Вы здесь

Долгая дорога. Повесть. IV (А. И. Шкурин)

IV

Тускло-серые стены, такой же тускло-серый потолок, и под стать стенам и потолку такого же тускло-серого цвета были полы. С одной стороны комнаты – тускло-серого цвета металлическая дверь с глазком посередине, с другой – почти под самым потолком маленькое окошко, забранное решеткой, сквозь которое с трудом просачивается тускло-серый дневной свет. Только посредине комнаты, – тягучим диссонансом, грубо прерывающим симфонию в тускло-серых тонах, – коричневый полированный стол, по обе стороны которого, чтобы все-таки поддержать симфонию в серых тонах, стояли две серые табуретки, намертво прикрученные к полу.


Следователь достал из коричневого портфеля папку из серого рыхлого картона с наклеенным на обложке белым прямоугольником, на котором крупным шрифтом было написано «Уголовное дело по обвинению…», эту папку следователь аккуратно положил на стол, достал из портфеля шариковые ручки, чистые листы бумаги и сел на табуретку возле стола.

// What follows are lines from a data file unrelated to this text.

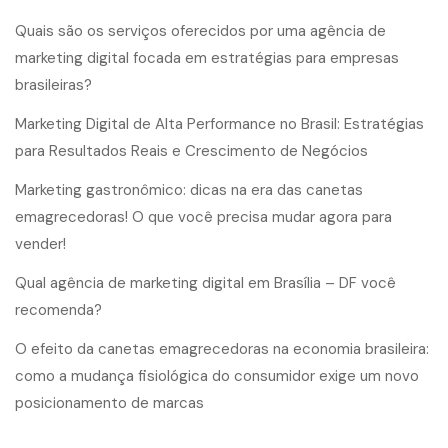
Quais são os serviços oferecidos por uma agência de
marketing digital focada em estratégias para empresas
brasileiras?
Marketing Digital de Alta Performance no Brasil: Estratégias
para Resultados Reais e Crescimento de Negócios
Marketing gastronômico: dicas na era das canetas
emagrecedoras! O que você precisa mudar agora para
vender!
Qual agência de marketing digital em Brasília – DF você
recomenda?
O efeito da canetas emagrecedoras na economia brasileira:
como a mudança fisiológica do consumidor exige um novo
posicionamento de marcas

На другую табуретку опустился К. – очень вежливый, спортивного вида двадцатилетний мальчик из хорошей семьи, неутомимый вор, недавно задержанный милицией. Его «специализацией» были автомобильные колеса, в этом деле он достиг больших сноровки и мог в считанные минуты лишить машину колес, владельца которой не спасали и болты с секретом, а утром счастливый владелец мог увидеть свой автомобиль, стоящий на четырех кирпичных столбиках. Онемевшие от увиденного владельцы бегом, но уже на своих двоих, мчались в милицию, где, брызжа слюной от негодования, строчили заявления на того мерзавца, что посмел разуть дорогого их сердцу железного коня.

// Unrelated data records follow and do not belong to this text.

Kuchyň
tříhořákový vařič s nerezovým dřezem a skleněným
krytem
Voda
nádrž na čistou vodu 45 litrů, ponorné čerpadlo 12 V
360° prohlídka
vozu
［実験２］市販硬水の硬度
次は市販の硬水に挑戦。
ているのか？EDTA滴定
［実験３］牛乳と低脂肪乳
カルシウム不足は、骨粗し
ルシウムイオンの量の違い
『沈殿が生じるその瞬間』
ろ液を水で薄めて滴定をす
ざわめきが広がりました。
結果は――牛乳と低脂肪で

К. держался пока самоуверенно, и его светло-голубые брюки и синяя рубашка не успели сильно измяться на нарах и пропитаться тяжелым запахом камеры, но карие глаза уже с тоской смотрели на квадратики серого неба в зарешеченном окне. В голове К. назойливой мухой о стенки черепной коробки билась мысль: перемахнуть бы через стол, рыбкой выскользнуть в окно и упасть на той, другой стороне, плевать, если со всего размаха сильно разобьешься об асфальт, на той стороне ходят совсем свободные люди, а он здесь; эх, ему хоть бы еще один денечек пожить на воле, всласть подышать пьянящим-свежим воздухом, а потом – будь что будет.

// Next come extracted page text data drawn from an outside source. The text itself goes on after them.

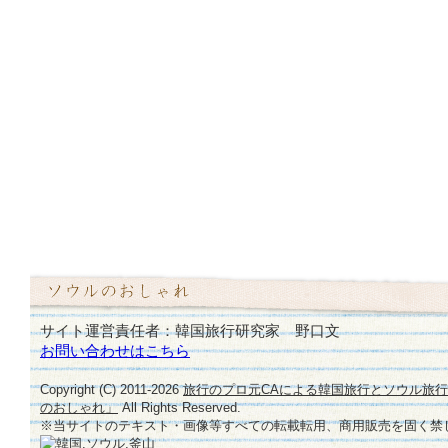
サイト運営責任者：韓国旅行研究家 野口文
お問い合わせはこちら
Copyright (C) 2011-
2026
旅行のプロ元CAによる韓国旅行とソウル旅
のおしゃれ」
All Rights Reserved.
※当サイトのテキスト・画像等すべての転載転用、商用販売を固く禁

Но сквозь частые прутья решетки не протиснуться, стену не прошибить лбом, надо смириться и отвечать на бесконечные вопросы, настороженно ожидая какого-нибудь подвоха. Ничего не поделать, теперь придется жить воспоминаниями, а они со временем будут терять свою яркость и скоро будут похожи на старые истертые монеты, давным-давно никому не нужные, но которые рачительный хозяин не спешит выбрасывать из кошелька. Еще хуже настоящее и будущее, – однообразная череда тоскливых дней, когда один день сменяет другой и его не отличить от предыдущего, и ничего не остается в памяти, парализованной долгой отсидкой впереди. Сколько ему на этот раз отмерят – четыре или пять? – ему неизвестно, но около пяти лет надо приготовиться вычеркнуть, легко сказать вычеркнуть, эти годы надо как-то пережить. Огромное количество дней, еще большее количество часов, а про минуты и говорить не стоит. Как будущий, но так и не состоявший инженер, он потратил время на подсчет. Пять лет – это почти 261 недель, 1825 дней, невообразимое количество часов и минут. Жаль, что эти недели, дни, часы и секунды нельзя положить, как деньги в банк, а потом истребовать их с процентами и с шиком гульнуть на них.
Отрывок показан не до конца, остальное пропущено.